Safety Guide: Stairs & Hallways

Stairs, hallways, and corridors deserve extra attention when setting up a house: they’re common places for a fall.

It's best to have both evaluated by an Occupational Therapist, Physical Therapist, or other trained professional with experience in aging in place. We've detailed a few ideas below to understand what's possible.


Install handrails

Stairs should have handrails on both sides for stability. Make sure both rails are stable by getting them installed by a professional and testing the height during installation.

Add motion-activated lighting

In addition to sufficient overhead lighting, consider adding motion-activated lights to each step.

Alternate step colors

It can be difficult to see where steps start and end when they’re all the same color. One solution is to paint them different shades so that each step has a contrasting color to the step above it.

Remove carpet runners

They’re a trip hazard, especially with thicker carpets. On wooden stairs, add non-slip carpet stair treads to prevent slipping.

Add support to small staircases

Even if you have a staircase with just one or two steps, like leading into the garage, consider adding a grab bar or handrail for stability. This SELEWARE Outdoor Stair Rail is a good pick.

Explore assistive equipment

The Norway-based company AssiStep has built a stair walker that provides firm support in front of you when waking up or down the stairs. It’s not yet available in the U.S., but you can contact them about special orders.

Look into a stair lift

If you’ve decided to get a stair lift, there are three types to consider: straight, curved, or outdoor. Stannah or Bruno’s stair lifts are two highly-regarded manufacturers.
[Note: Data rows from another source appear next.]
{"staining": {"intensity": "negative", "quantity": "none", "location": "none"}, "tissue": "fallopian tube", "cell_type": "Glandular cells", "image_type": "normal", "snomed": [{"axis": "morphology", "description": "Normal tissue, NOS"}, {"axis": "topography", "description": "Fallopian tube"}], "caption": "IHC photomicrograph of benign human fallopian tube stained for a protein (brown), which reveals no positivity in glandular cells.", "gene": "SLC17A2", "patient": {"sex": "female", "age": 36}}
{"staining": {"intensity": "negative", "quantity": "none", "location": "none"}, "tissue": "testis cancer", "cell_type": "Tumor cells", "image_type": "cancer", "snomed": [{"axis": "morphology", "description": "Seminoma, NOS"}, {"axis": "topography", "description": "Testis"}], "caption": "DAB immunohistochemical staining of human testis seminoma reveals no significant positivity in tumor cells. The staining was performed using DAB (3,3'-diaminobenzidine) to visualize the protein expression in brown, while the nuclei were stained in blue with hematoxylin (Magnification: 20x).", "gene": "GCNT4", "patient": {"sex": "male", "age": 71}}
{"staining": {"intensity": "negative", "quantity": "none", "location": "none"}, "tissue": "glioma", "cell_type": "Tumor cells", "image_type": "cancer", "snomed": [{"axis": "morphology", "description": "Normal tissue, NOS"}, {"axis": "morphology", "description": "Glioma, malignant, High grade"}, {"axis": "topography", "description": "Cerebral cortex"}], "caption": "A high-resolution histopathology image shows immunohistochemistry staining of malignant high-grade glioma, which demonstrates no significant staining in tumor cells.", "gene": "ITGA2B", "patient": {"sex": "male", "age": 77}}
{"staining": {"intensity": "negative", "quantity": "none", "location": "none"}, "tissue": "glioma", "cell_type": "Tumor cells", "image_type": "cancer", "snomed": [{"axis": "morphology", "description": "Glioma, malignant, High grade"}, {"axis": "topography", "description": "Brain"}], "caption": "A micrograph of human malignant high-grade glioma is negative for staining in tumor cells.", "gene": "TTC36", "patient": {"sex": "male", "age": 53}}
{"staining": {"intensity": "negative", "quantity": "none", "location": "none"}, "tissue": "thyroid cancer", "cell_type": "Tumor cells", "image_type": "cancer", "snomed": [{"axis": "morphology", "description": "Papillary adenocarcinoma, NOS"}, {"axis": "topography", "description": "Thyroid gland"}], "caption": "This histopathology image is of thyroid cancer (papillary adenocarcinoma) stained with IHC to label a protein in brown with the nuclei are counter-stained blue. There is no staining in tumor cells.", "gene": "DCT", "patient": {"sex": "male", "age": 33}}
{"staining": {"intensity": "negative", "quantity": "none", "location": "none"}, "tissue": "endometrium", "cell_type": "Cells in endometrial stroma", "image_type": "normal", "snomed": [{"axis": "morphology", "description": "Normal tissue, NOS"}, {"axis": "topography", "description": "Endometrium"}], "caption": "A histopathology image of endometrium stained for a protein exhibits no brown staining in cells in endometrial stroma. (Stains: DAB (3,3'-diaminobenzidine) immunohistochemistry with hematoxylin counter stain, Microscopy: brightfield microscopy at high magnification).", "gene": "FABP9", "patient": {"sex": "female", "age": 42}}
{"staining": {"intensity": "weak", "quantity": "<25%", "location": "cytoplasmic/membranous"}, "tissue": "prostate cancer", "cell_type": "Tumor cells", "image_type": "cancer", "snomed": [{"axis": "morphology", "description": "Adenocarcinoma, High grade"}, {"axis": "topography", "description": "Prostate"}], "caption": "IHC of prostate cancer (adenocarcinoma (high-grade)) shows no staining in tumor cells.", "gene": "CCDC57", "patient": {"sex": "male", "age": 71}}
Don’t rule out a residential elevator

The most expensive option would be to add a home elevator. These projects typically start at $25,000, and not all homes are configured for one. But if stairs are the reason you’re considering an expensive move, it might be worth looking into residential hydraulic elevators that travel 1-2 floors.

Hallways & Corridors

Install overhead lighting

Make sure that lighting doesn’t lead to a glare that makes it difficult to see where you’re stepping. Consider smart lights, like the Kasa Smart Lights, that are connected to Alexa and can be controlled by voice command.

Look for large door hooks

If you need door hooks, look for an easy-to-see option and have them securely installed. Pottery Barn’s Oversize Hammered Metal Wall Hook works well.

Add motion-sensing lighting

For another hands-off option, consider self-activating lighting. Depending on how large your space is, a ceiling light like Cloudy Bay’s Motion Sensor Light can work.

Add sturdy railings

If bookshelves or tables are making a hallway narrower, consider removing them and installing a railing instead. Any furniture should be securely affixed to the wall behind it to prevent toppling. Objects that could tip over and clutter should be removed.

Look for non-skid flooring

Vinyl, cork, and rubber are all good options, or you can apply a product like FloorDoctors Non-Slip Coating to wood floors. We recommend avoiding carpet.

Remove door sills and thresholds

Transitions between hallways and rooms are danger zones. Door sills and thresholds are easy to miss and a common trip hazard; if you have them, see if they can be removed.